━━━ PROVIDED DATA
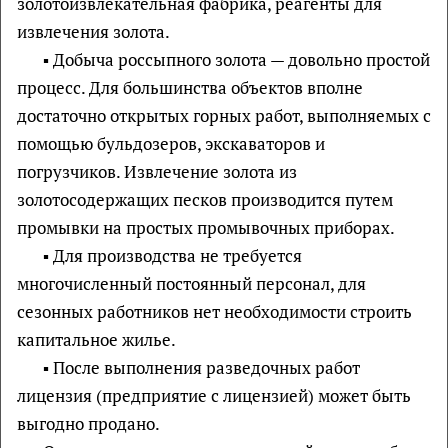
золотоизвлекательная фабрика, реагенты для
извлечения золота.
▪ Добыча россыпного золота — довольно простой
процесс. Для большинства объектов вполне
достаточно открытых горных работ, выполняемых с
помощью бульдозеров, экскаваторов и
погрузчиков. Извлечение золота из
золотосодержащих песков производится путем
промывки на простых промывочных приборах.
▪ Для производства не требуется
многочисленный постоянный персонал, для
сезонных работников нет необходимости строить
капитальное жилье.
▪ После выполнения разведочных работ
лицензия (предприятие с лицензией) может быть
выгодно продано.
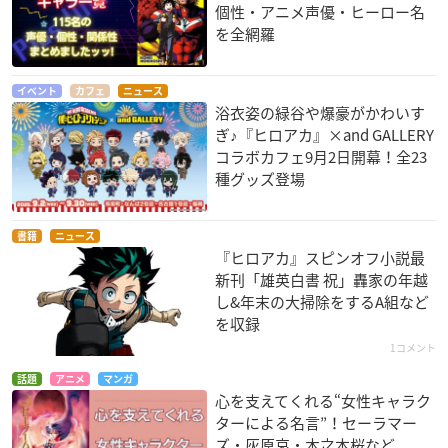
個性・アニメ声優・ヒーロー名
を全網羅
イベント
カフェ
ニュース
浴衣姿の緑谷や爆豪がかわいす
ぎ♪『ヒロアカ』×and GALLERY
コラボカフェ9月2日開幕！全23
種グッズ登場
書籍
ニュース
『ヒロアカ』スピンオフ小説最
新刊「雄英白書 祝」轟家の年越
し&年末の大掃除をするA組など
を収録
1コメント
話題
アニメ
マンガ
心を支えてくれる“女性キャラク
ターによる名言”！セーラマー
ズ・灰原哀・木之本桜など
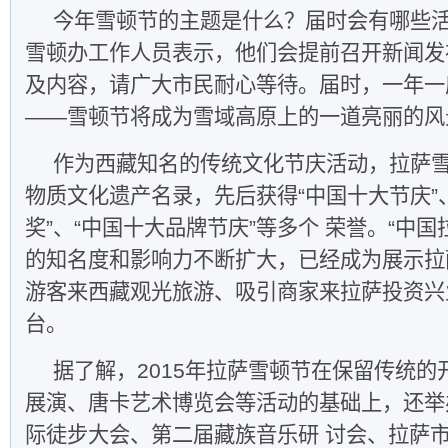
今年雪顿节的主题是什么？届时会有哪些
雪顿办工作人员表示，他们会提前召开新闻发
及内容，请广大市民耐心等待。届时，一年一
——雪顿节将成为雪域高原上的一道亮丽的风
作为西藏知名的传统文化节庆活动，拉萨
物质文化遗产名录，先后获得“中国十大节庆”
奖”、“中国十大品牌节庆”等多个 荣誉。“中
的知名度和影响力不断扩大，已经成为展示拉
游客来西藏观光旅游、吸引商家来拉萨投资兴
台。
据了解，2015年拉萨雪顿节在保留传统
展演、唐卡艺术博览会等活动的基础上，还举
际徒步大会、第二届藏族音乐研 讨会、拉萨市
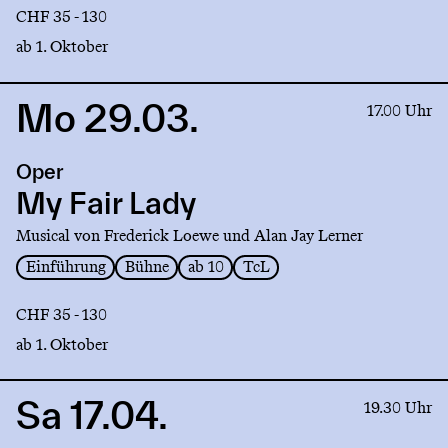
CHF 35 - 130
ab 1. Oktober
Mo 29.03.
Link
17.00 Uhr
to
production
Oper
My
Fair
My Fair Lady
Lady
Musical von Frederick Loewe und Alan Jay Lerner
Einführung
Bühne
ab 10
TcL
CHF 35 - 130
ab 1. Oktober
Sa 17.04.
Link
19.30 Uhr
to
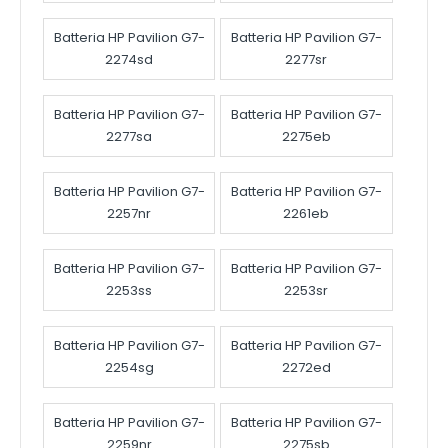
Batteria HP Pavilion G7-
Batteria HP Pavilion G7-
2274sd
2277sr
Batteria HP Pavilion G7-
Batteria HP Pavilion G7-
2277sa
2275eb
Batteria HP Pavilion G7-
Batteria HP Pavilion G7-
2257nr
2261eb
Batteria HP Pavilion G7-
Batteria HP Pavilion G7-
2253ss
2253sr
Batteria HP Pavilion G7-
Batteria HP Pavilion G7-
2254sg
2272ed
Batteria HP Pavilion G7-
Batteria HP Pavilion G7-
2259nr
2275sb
━━━━━━
WRITTEN TASK:
Copy every line of text in the material above word for word, leaving out the pictures.

ANSWER TO THE PROBLEM:
золотоизвлекательная фабрика, реагенты для
извлечения золота.
▪ Добыча россыпного золота — довольно простой
процесс. Для большинства объектов вполне
достаточно открытых горных работ, выполняемых с
помощью бульдозеров, экскаваторов и
погрузчиков. Извлечение золота из
золотосодержащих песков производится путем
промывки на простых промывочных приборах.
▪ Для производства не требуется
многочисленный постоянный персонал, для
сезонных работников нет необходимости строить
капитальное жилье.
▪ После выполнения разведочных работ
лицензия (предприятие с лицензией) может быть
выгодно продано.
個性・アニメ声優・ヒーロー名
を全網羅
イベント
カフェ
ニュース
浴衣姿の緑谷や爆豪がかわいす
ぎ♪『ヒロアカ』×and GALLERY
コラボカフェ9月2日開幕！全23
種グッズ登場
書籍
ニュース
『ヒロアカ』スピンオフ小説最
新刊「雄英白書 祝」轟家の年越
し&年末の大掃除をするA組など
を収録
1コメント
話題
アニメ
マンガ
心を支えてくれる“女性キャラク
ターによる名言”！セーラマー
ズ・灰原哀・木之本桜など
今年雪顿节的主题是什么？届时会有哪些
雪顿办工作人员表示，他们会提前召开新闻发
及内容，请广大市民耐心等待。届时，一年一
——雪顿节将成为雪域高原上的一道亮丽的风
作为西藏知名的传统文化节庆活动，拉萨
物质文化遗产名录，先后获得“中国十大节庆”
奖”、“中国十大品牌节庆”等多个 荣誉。“中
的知名度和影响力不断扩大，已经成为展示拉
游客来西藏观光旅游、吸引商家来拉萨投资兴
台。
据了解，2015年拉萨雪顿节在保留传统
展演、唐卡艺术博览会等活动的基础上，还举
际徒步大会、第二届藏族音乐研 讨会、拉萨市
CHF 35 - 130
ab 1. Oktober
Mo 29.03.
Link
17.00 Uhr
to
production
Oper
My
Fair
My Fair Lady
Lady
Musical von Frederick Loewe und Alan Jay Lerner
Einführung
Bühne
ab 10
TcL
CHF 35 - 130
ab 1. Oktober
Sa 17.04.
Link
19.30 Uhr
to
Batteria HP Pavilion G7-
Batteria HP Pavilion G7-
2274sd
2277sr
Batteria HP Pavilion G7-
Batteria HP Pavilion G7-
2277sa
2275eb
Batteria HP Pavilion G7-
Batteria HP Pavilion G7-
2257nr
2261eb
Batteria HP Pavilion G7-
Batteria HP Pavilion G7-
2253ss
2253sr
Batteria HP Pavilion G7-
Batteria HP Pavilion G7-
2254sg
2272ed
Batteria HP Pavilion G7-
Batteria HP Pavilion G7-
2259nr
2275sb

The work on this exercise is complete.